Charming simple story with a whiff of mystery

An easygoing film that is as satisfying as a refreshing sea breeze during a summer night at the beach. Impeccably done and acting that is superbly measured.

The location is a small island near Okinawa. White sandy beaches and paradisaical transparent waters. A woman flies in and walks to a guest house near a beach. The place, called Hamada, is not easy to find but she does. It's Spring. Off-season. Hamada is operating but the woman is the only guest. The place is run by a cheery and nononsense man that is also the cook. Other characters include an older enigmatic woman that comes to help and a young teacher at a local school. We don't learn a lot about who these people are. This is fine for it lends a whiff of mystery, especially regarding the older woman.

The film is primarily about the transformation of the young woman as she is drawn into the unhurried atmosphere that permeates the island and Hamada. She slowly succumbs to the local habits.

Despite its slowness, it is never boring. Plenty of whimsical offbeat humor to keep us going. Also plenty of food on display. By the end I was hungry.

Reviewed by ethSin 8 / 10

Maximum Relaxation

This movie is one of those SLOW and SUBTLE Japanese movies.
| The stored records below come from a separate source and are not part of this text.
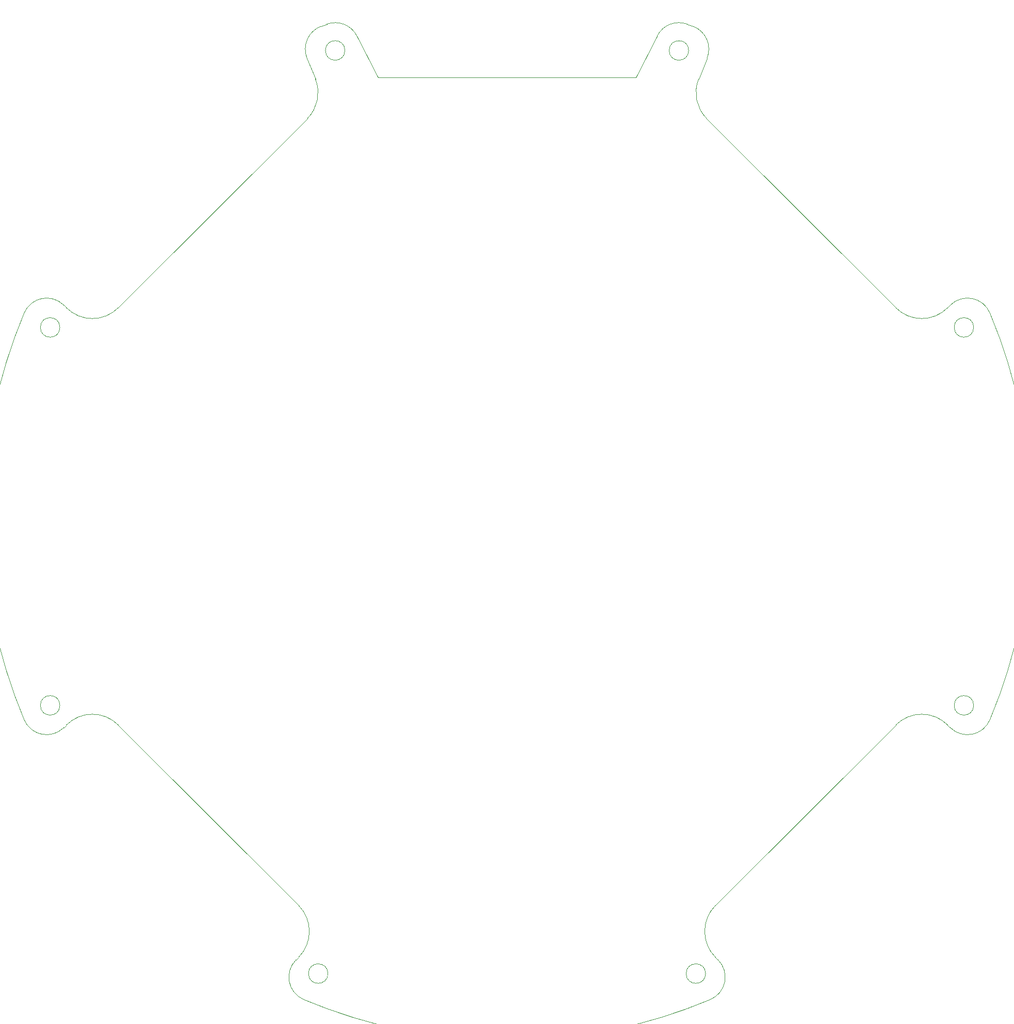
<source format=gbr>
%TF.GenerationSoftware,KiCad,Pcbnew,7.0.8*%
%TF.CreationDate,2023-11-06T14:11:06+11:00*%
%TF.ProjectId,Line 4.3,4c696e65-2034-42e3-932e-6b696361645f,rev?*%
%TF.SameCoordinates,Original*%
%TF.FileFunction,Profile,NP*%
%FSLAX46Y46*%
G04 Gerber Fmt 4.6, Leading zero omitted, Abs format (unit mm)*
G04 Created by KiCad (PCBNEW 7.0.8) date 2023-11-06 14:11:06*
%MOMM*%
%LPD*%
G01*
G04 APERTURE LIST*
%TA.AperFunction,Profile*%
%ADD10C,0.010000*%
%TD*%
G04 APERTURE END LIST*
D10*
X77682804Y-115791485D02*
G75*
G03*
X86168084Y-115791485I4242640J4242642D01*
G01*
X115359450Y-222749285D02*
G75*
G03*
X116636043Y-229264405I2828450J-2828415D01*
G01*
X182832249Y-74848095D02*
G75*
G03*
X180545432Y-69607358I-3707549J1501495D01*
G01*
X183363965Y-229264407D02*
G75*
G03*
X184640580Y-222749263I-1551765J3686707D01*
G01*
X181457994Y-78241209D02*
G75*
G03*
X182776569Y-84736131I5561206J-2252291D01*
G01*
X179816851Y-73568609D02*
G75*
G03*
X179816851Y-73568609I-1600000J0D01*
G01*
X222317205Y-184208514D02*
X222749267Y-184640576D01*
X123383157Y-73568609D02*
G75*
G03*
X123383157Y-73568609I-1600000J0D01*
G01*
X117223439Y-84736131D02*
X86168085Y-115791486D01*
X229264433Y-116636029D02*
G75*
G03*
X222749268Y-115359425I-3686733J-1551871D01*
G01*
X179582436Y-69248024D02*
G75*
G03*
X174641658Y-71189593I-1375936J-3755876D01*
G01*
X213831923Y-115791486D02*
X182776569Y-84736131D01*
X226600005Y-181000000D02*
G75*
G03*
X226600005Y-181000000I-1600000J0D01*
G01*
X76600003Y-181000000D02*
G75*
G03*
X76600003Y-181000000I-1600000J0D01*
G01*
X180545432Y-69607358D02*
X179582432Y-69248035D01*
X119454574Y-69607354D02*
G75*
G03*
X117167811Y-74848074I1420726J-3739196D01*
G01*
X184640580Y-222749263D02*
X184208518Y-222317201D01*
X184208518Y-213831919D02*
X213831923Y-184208514D01*
X182600004Y-225000001D02*
G75*
G03*
X182600004Y-225000001I-1600000J0D01*
G01*
X76600003Y-119000000D02*
G75*
G03*
X76600003Y-119000000I-1600000J0D01*
G01*
X115791489Y-222317200D02*
G75*
G03*
X115791489Y-213831920I-4242639J4242640D01*
G01*
X128824540Y-78000000D02*
X125358351Y-71189593D01*
X222749267Y-115359424D02*
X222317205Y-115791486D01*
X77682803Y-115791486D02*
X77250741Y-115359424D01*
X120417576Y-69248035D02*
X119454576Y-69607358D01*
X70735598Y-116636039D02*
G75*
G03*
X70735598Y-183363961I79264402J-33363961D01*
G01*
X213831924Y-115791485D02*
G75*
G03*
X222317204Y-115791485I4242640J4242642D01*
G01*
X171175468Y-78000000D02*
X128824540Y-78000000D01*
X174641657Y-71189593D02*
X171175468Y-78000000D01*
X77250736Y-115359429D02*
G75*
G03*
X70735598Y-116636039I-2828426J-2828421D01*
G01*
X86168085Y-184208514D02*
X115791490Y-213831919D01*
X117167811Y-74848074D02*
X118542023Y-78241205D01*
X86168084Y-184208515D02*
G75*
G03*
X77682804Y-184208515I-4242640J-4242642D01*
G01*
X229264410Y-183363961D02*
G75*
G03*
X229264410Y-116636039I-79264410J33363961D01*
G01*
X120600004Y-225000001D02*
G75*
G03*
X120600004Y-225000001I-1600000J0D01*
G01*
X181457985Y-78241205D02*
X182832197Y-74848074D01*
X222317204Y-184208515D02*
G75*
G03*
X213831924Y-184208515I-4242640J-4242642D01*
G01*
X117223446Y-84736138D02*
G75*
G03*
X118542022Y-78241205I-4242646J4242638D01*
G01*
X77250741Y-184640576D02*
X77682803Y-184208514D01*
X226600005Y-119000000D02*
G75*
G03*
X226600005Y-119000000I-1600000J0D01*
G01*
X116636043Y-229264406D02*
G75*
G03*
X183363965Y-229264406I33363961J79264402D01*
G01*
X184208518Y-213831919D02*
G75*
G03*
X184208518Y-222317201I4242642J-4242641D01*
G01*
X115791490Y-222317201D02*
X115359428Y-222749263D01*
X125358330Y-71189603D02*
G75*
G03*
X120417576Y-69248035I-3564830J-1814297D01*
G01*
X70735563Y-183363976D02*
G75*
G03*
X77250741Y-184640576I3686737J1551876D01*
G01*
X222749286Y-184640557D02*
G75*
G03*
X229264409Y-183363961I2828414J2828457D01*
G01*
M02*

</source>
It's a simple movie about a lady professor going to an island for an off-season vacation.

The crazy residents on the island and subtle humor in this movie was very enjoyable for me and there were some really beautiful scenes of the coastline. Acting in this movie is very solid. Not many things are said in this film, but it's very easy to connect with all the characters and tell how they're feeling.

We live in such a fast-paced society today, it's nice to be reminded that it's important to take a break once every while and that once again, beauty and happiness can be found in simplest things.